I’m possessed by the macho demon that renders me loathe to admit that I’m hurt. So much so that I fired up the bike and rode it to the theater before securing myself in the privacy of my office to remove the boot and stem the bleeding from my leg into said boot. It was not pretty but I’ll live, thought me. Because I had installed crash bars on the bike soon after buying it, there was no damage to the bike at all. My 25 year old Chippewa boots were done, having sacrificed their structural integrity to keep the passenger foot peg from drilling into my flesh. And my helmet will need to be replaced, having nailed the ground with my head in it.
After a handful of ibuprofen, I mounted up—carefully—and rode to Albany to meet Monty and Buddy at a buffet that was more dangerous to my health than being trapped under a bike.
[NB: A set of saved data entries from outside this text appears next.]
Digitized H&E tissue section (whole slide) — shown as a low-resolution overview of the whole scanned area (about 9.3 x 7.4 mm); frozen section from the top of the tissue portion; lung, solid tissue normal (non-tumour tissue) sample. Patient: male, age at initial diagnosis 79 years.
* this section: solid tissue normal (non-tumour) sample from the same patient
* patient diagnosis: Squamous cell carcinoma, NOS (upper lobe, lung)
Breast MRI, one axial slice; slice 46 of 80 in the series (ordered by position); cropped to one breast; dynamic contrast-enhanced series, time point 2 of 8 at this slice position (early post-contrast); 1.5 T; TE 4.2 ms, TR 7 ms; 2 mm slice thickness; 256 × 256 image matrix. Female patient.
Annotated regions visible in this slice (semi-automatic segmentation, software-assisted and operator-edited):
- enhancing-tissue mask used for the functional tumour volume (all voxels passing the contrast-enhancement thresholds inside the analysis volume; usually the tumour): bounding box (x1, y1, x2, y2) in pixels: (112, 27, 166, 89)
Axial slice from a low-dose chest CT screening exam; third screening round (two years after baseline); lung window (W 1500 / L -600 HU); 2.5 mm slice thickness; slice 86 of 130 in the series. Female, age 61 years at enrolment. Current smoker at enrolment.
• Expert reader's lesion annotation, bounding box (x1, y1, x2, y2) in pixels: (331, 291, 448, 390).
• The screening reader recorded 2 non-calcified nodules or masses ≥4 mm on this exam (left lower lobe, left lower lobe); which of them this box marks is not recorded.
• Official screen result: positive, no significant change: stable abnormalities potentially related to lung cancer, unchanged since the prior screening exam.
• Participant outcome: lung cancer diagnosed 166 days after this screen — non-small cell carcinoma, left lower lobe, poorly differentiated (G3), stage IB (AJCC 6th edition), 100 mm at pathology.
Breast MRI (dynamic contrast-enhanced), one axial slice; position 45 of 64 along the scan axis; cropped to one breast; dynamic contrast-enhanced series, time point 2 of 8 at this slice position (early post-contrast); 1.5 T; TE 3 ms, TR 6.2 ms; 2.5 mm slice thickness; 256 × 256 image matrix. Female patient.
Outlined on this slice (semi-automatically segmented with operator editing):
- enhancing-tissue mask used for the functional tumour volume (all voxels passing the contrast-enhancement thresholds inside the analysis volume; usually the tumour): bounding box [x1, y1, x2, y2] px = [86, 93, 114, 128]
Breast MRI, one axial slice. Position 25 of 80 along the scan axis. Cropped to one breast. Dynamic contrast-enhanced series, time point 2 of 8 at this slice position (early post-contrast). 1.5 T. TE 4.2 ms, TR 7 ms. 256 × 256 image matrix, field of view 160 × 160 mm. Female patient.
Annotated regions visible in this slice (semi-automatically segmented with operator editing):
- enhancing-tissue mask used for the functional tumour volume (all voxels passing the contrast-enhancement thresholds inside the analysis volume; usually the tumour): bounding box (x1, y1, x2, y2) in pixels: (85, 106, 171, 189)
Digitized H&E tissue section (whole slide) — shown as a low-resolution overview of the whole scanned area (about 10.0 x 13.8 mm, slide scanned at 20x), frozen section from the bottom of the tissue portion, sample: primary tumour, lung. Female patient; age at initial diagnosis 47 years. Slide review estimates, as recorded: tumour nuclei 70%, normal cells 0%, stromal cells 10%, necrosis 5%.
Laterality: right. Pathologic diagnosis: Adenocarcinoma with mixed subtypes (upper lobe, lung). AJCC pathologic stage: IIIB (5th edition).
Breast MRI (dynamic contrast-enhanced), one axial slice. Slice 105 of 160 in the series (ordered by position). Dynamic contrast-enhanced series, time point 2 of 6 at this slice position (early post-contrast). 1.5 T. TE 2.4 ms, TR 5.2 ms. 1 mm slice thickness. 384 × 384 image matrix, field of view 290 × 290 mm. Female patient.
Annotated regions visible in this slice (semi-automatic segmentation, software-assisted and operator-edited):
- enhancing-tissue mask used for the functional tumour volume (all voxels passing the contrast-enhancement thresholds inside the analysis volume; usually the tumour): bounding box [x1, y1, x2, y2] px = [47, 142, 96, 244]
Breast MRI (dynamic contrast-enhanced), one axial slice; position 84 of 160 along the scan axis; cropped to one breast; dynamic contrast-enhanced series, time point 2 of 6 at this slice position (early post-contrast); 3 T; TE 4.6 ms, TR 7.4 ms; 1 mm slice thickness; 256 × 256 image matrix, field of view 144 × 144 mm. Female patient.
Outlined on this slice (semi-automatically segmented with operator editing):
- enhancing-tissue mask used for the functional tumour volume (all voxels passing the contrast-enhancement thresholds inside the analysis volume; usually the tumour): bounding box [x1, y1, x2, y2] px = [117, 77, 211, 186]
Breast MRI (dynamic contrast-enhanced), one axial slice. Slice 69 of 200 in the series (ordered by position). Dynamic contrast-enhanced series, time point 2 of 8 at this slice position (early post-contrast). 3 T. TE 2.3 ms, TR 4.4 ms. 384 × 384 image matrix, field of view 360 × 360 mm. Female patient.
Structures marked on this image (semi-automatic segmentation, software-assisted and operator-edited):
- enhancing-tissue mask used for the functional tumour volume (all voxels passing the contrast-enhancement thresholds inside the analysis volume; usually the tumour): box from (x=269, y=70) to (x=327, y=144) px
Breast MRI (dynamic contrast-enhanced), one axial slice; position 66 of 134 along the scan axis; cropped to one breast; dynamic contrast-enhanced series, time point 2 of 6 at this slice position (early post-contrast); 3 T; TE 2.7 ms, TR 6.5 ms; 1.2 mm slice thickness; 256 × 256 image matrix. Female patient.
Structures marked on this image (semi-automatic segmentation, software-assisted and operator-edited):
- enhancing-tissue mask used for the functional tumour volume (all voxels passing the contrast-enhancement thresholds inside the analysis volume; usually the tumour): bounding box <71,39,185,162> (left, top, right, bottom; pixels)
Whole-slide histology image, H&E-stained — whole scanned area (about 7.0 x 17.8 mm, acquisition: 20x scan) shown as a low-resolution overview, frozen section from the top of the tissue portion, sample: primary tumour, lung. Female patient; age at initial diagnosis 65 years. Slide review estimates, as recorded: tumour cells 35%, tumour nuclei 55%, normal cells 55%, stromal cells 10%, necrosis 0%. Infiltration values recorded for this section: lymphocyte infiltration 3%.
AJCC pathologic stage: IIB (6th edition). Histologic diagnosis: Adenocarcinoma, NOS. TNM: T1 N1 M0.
My nonchalance around my injuries was weak and I ended up having to tell them both the humiliating and embarrassing tale of my funny walk and stiffness. They asked, in unison, “But, is the bike okay?” I think they eventually let slip a molecule of concern for my health between the Mongolian noodle and dessert trips to the buffet.
The next day I was off to Ashland to a film festival. For many years my movie amigo Brad and I have shared a room at the Columbia while taking in a splendid array of films and meeting up with old friends. Brad is in IT and self-describes as “risk averse.” Though he is one of the most itinerate friends I have, traveling about the country in his RV, he keeps his exposure to bodily harm to the absolute minimum. He also happens to be one of my smartest friends.
I did a good job of hiding my boo boos until Brad saw me in my shorts getting ready for bed and inquired with some alarm as to my injuries. I hadn’t thought about the cut in my shin since cleaning it off and it was little gnarlier than I remembered. My foot swelled nicely while blooming into a lovely bouquet of spring colours, not helped at all by spending the morning enjoying that lovely town on foot. He allowed that if it became more colourful or swollen, he’d insist on a trip to urgent care. (Before you pronounce me a total idiot tough-guy, I’ve spent my life getting owies and know when something's really wrong. There was no real pain, suggesting nothing had broken or torn.) While wrapping my foot, it became apparent I’d hyperextended my wrist, so I wrapped it too. When people asked how I’d hurt my hand, I told them I just discovered internet porn. It surprised me how many people didn’t think I was joking and suggested I be on the lookout for blindness.
Proving my self-evaluation of my injuries correct, I was walking up to five miles a day and it actually seemed to help. The Ashland Independent Film Fest is centered around the downtown cinema, the Varsity, a lovely old single-screen movie house that has been successfully converted into a cozy five-plex while maintaining the charm of its old self. The movies likely to draw the largest audiences were shown in the Ashland Armory, about five blocks away. For the sake of more screens, some films were exiled to Ashland Street Cinemas, one and a half miles down the road. I try to get in a movie there every day or so for the chance to walk. This year was no different. Not wanting to push myself too hard, the walk took about 40 minutes and in typical Ashland style, within the time of that walk I experienced warm sunshine, rain, snow, and ice pellets, topped off with 40 mile per hour gales.
Once back in Corvallis I ordered grippy foot pegs for the Honda (shout out to Knight Design, a local shop that produces a great product), reducing the chances of my boots sliding off. New, armored boots are coming. I’m planning a Viking’s funeral for my old boots. While waiting for the new ones to come in, I’m looking up distributors for the films we loved the most.
Final note: EVERY one of my motorcycle friends asked if the bike was okay before asking about me. God, I love these people.